DATASET EXTRACT:
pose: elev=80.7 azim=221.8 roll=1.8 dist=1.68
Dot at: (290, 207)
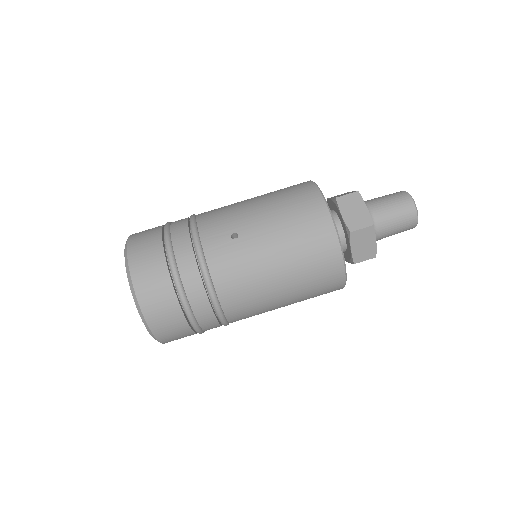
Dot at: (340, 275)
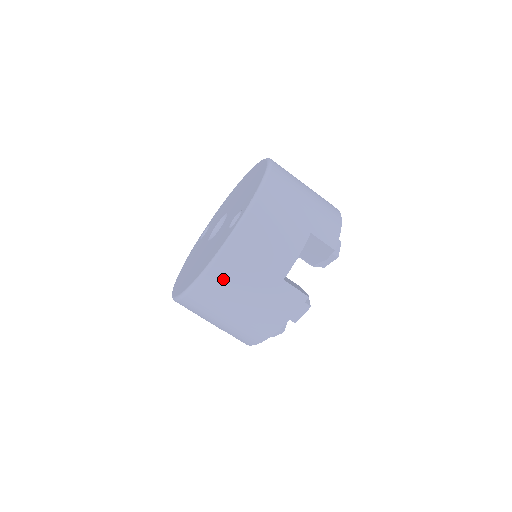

---

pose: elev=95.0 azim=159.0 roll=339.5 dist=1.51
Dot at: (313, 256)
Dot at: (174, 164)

GOAL OF THE EXERCISE: Gather every line of the material above that contains the string "azim".

TASK SOLUTION:
pose: elev=80.7 azim=221.8 roll=1.8 dist=1.68
pose: elev=95.0 azim=159.0 roll=339.5 dist=1.51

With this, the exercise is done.